Acute rewarding properties are essential for the establishment of cocaine addiction, and multiple neurochemical processes participate in this complex behavior. In the present study, we used the self-administration paradigm to evaluate the role of CB1 cannabinoid receptors in several aspects of cocaine reward, including acquisition, maintenance, and motivation to seek the drug. For this purpose, both CB1 receptor knockout mice and wild-type littermates were trained to intravenously self-administer cocaine under different schedules. Several cocaine training doses (0.32, 1, and 3.2 mg/kg/infusion) were used in the acquisition studies. Only 25% of CB1 knockout mice vs 75% of their wild-type littermates acquired a reliable operant responding to self-administer the most effective dose of cocaine (1 mg/kg/infusion), and the number of sessions required to attain this behavior was increased in knockout mice. Animals reaching the acquisition criteria were evaluated for the motivational strength of cocaine as a reinforcer under a progressive ratio schedule. The maximal effort to obtain a cocaine infusion was significantly reduced after the genetic ablation of CB1 receptors. A similar result was obtained after the pharmacological blockade of CB1 receptors with SR141716A in wild-type mice. Moreover, the cocaine dose-response curve was flattened in the knockout group, suggesting that the differences observed between genotypes were related to changes in the reinforcing efficacy of the training dose of cocaine. Self-administration for water and food was not altered in CB1 knockout mice in any of the reinforcement schedules used, which emphasizes the selective impairment of drug reinforcement in these knockout mice. Finally, cocaine effects on mesolimbic dopaminergic transmission were evaluated by in vivo microdialysis in these mice.
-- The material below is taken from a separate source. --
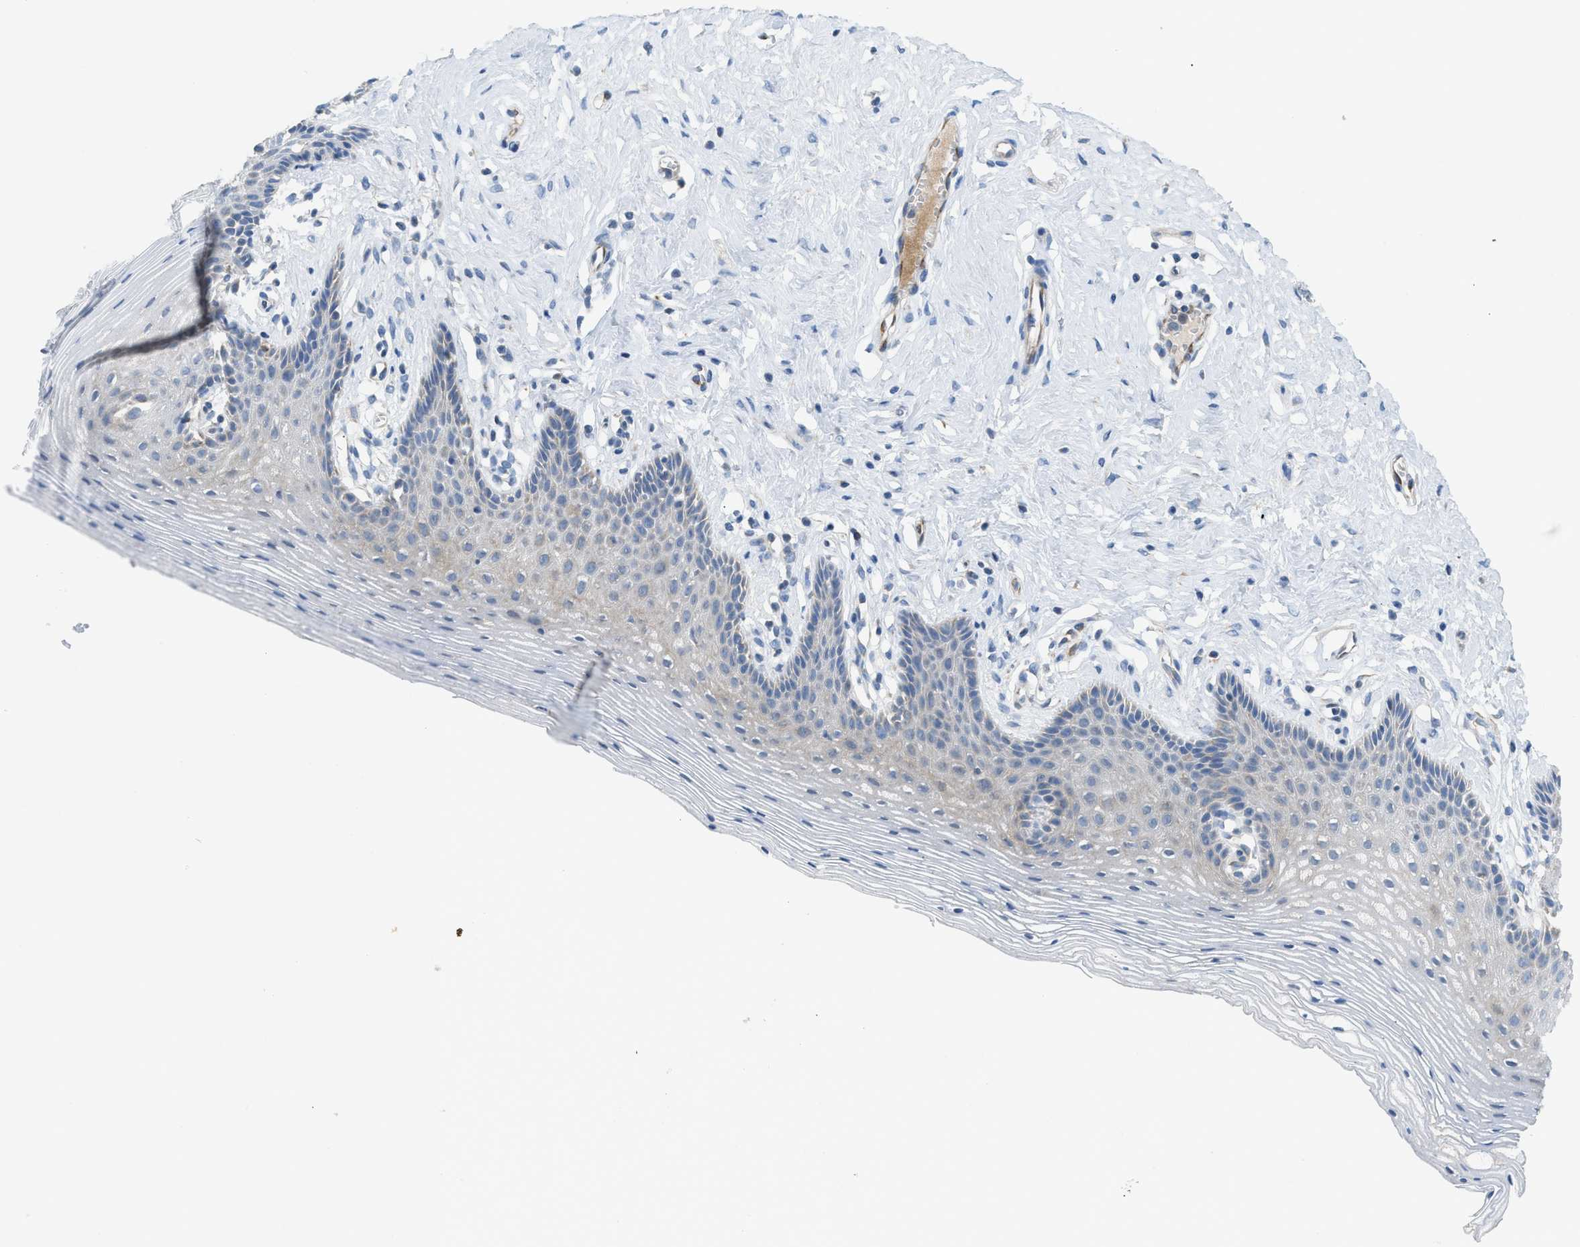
{"staining": {"intensity": "weak", "quantity": "<25%", "location": "cytoplasmic/membranous"}, "tissue": "vagina", "cell_type": "Squamous epithelial cells", "image_type": "normal", "snomed": [{"axis": "morphology", "description": "Normal tissue, NOS"}, {"axis": "topography", "description": "Vagina"}], "caption": "IHC of benign vagina shows no expression in squamous epithelial cells.", "gene": "GOT2", "patient": {"sex": "female", "age": 32}}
Acute cocaine administration induced a similar enhancement in the extracellular levels of dopamine in the nucleus accumbens of both CB1 knockout and wild-type mice. This work clearly demonstrates that CB1 receptors play an important role in the consolidation of cocaine reinforcement, although are not required for its acute effects on mesolimbic dopaminergic transmission.
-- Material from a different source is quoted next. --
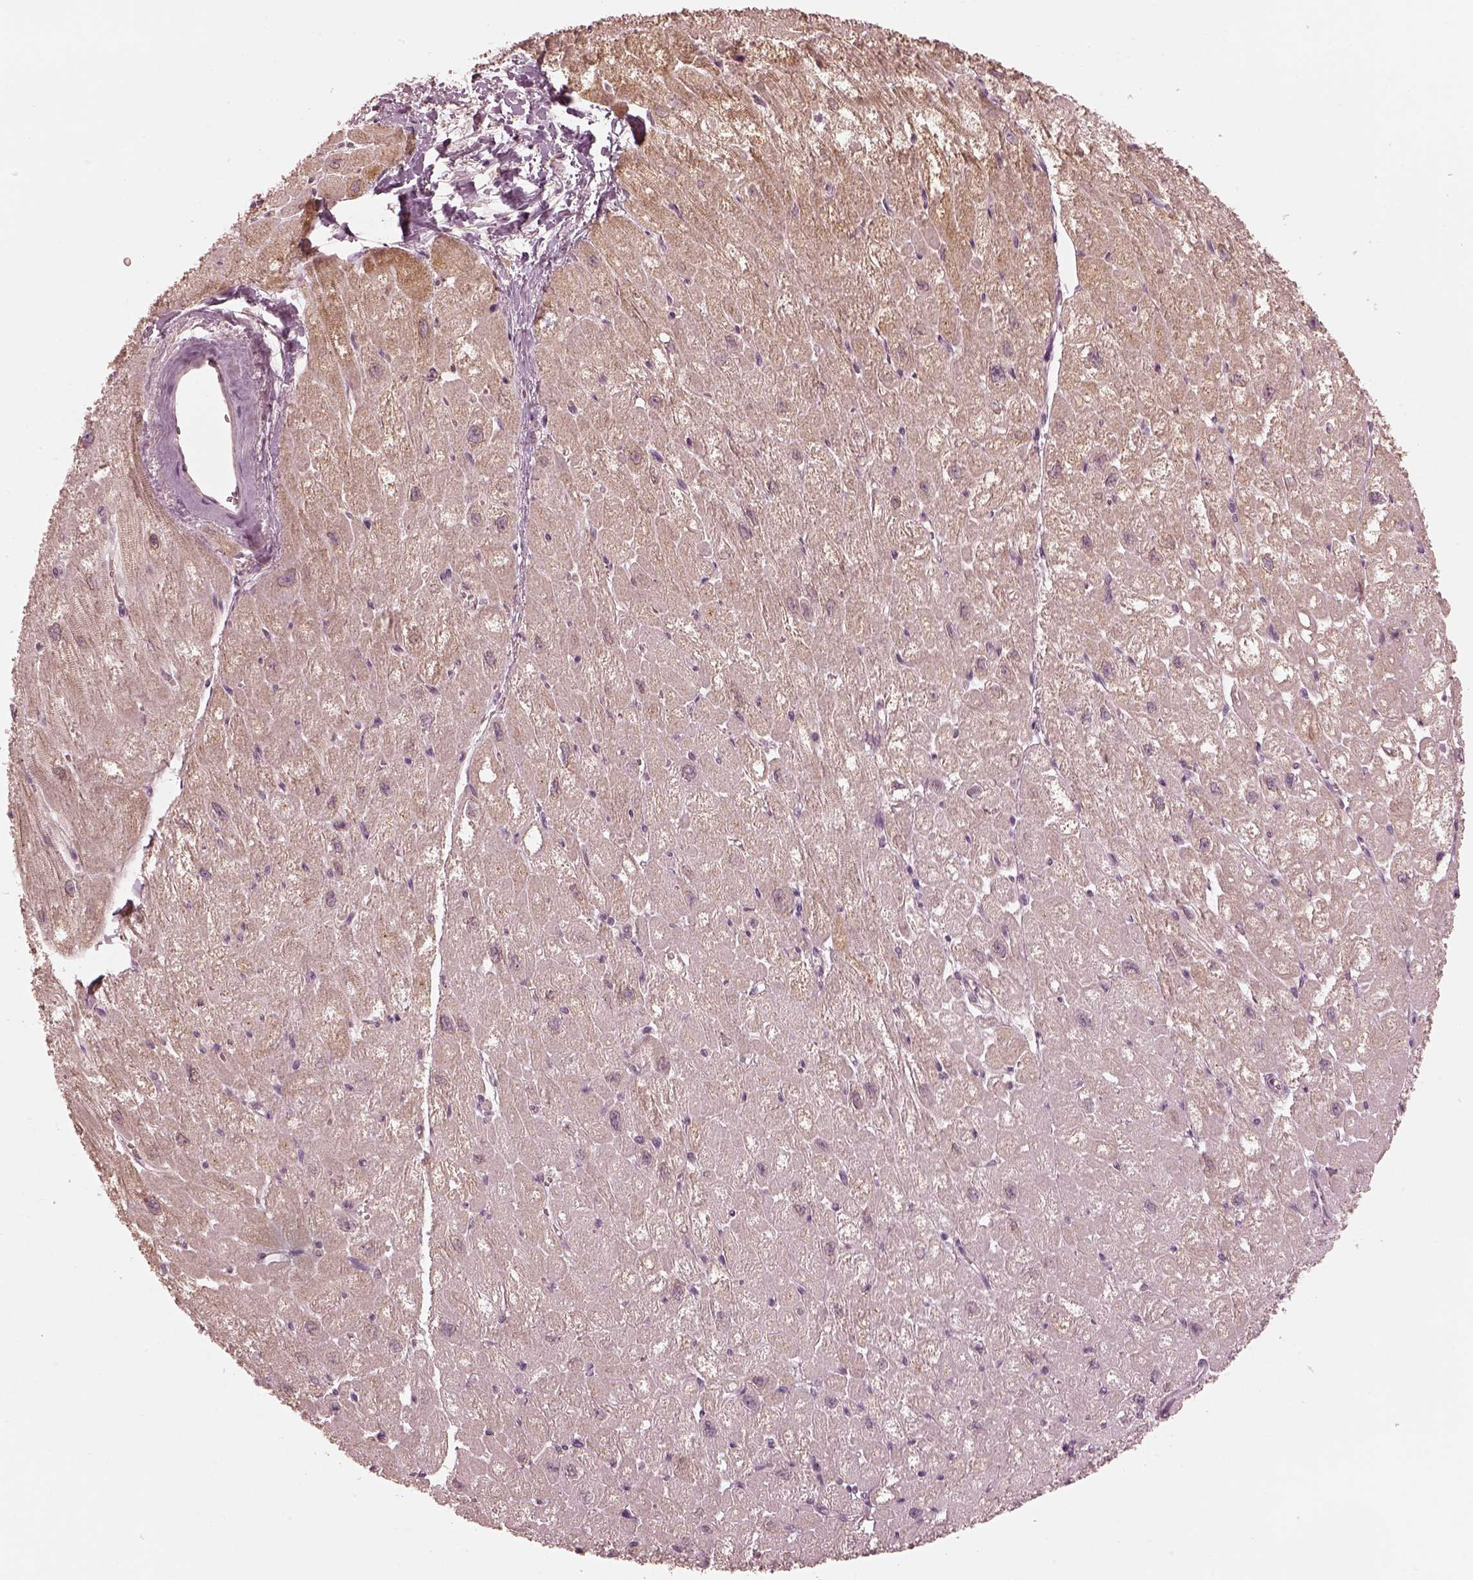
{"staining": {"intensity": "weak", "quantity": "<25%", "location": "cytoplasmic/membranous"}, "tissue": "heart muscle", "cell_type": "Cardiomyocytes", "image_type": "normal", "snomed": [{"axis": "morphology", "description": "Normal tissue, NOS"}, {"axis": "topography", "description": "Heart"}], "caption": "Immunohistochemistry of unremarkable human heart muscle shows no staining in cardiomyocytes.", "gene": "PRKACG", "patient": {"sex": "male", "age": 61}}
急性奖赏特性对于可卡因成瘾的形成至关重要,多种神经化学过程参与了这一复杂行为。在本研究中,我们使用自我给药范式来评估CB1大麻素受体在可卡因奖赏的多个方面所起的作用,包括获取、维持以及寻求药物的动机。为此,我们训练CB1受体基因敲除小鼠和野生型同窝小鼠在不同给药方案下静脉内自我给药可卡因。在获取研究中使用了几种可卡因训练剂量(0.32、1和3.2毫克/千克/输注)。只有25%的CB1基因敲除小鼠与75%的野生型同窝小鼠学会了对自我给药最有效剂量的可卡因(1毫克/千克/输注)做出可靠的操作性反应,并且基因敲除小鼠达到这一行为所需的实验次数增加。达到获取标准的动物在累进比率方案下被评估可卡因作为强化物的动机强度。CB1受体基因缺失后,获取一次可卡因输注的最大努力显著降低。在野生型小鼠中用SR141716A对CB1受体进行药理学阻断后也得到了类似结果。此外,基因敲除组的可卡因剂量-反应曲线变平,这表明不同基因型之间观察到的差异与可卡因训练剂量的强化效力变化有关。在所用的任何强化方案中,CB1基因敲除小鼠对水和食物的自我给药均未改变,这强调了这些基因敲除小鼠中药物强化的选择性损伤。最后,通过对这些小鼠进行体内微透析来评估可卡因对中脑边缘多巴胺能传递的影响。急性给予可卡因在CB1基因敲除小鼠和野生型小鼠的伏隔核细胞外多巴胺水平上均诱导了类似的升高。这项工作清楚地表明,CB1受体在可卡因强化巩固中起重要作用,尽管其对中脑边缘多巴胺能传递的急性作用并不需要CB1受体。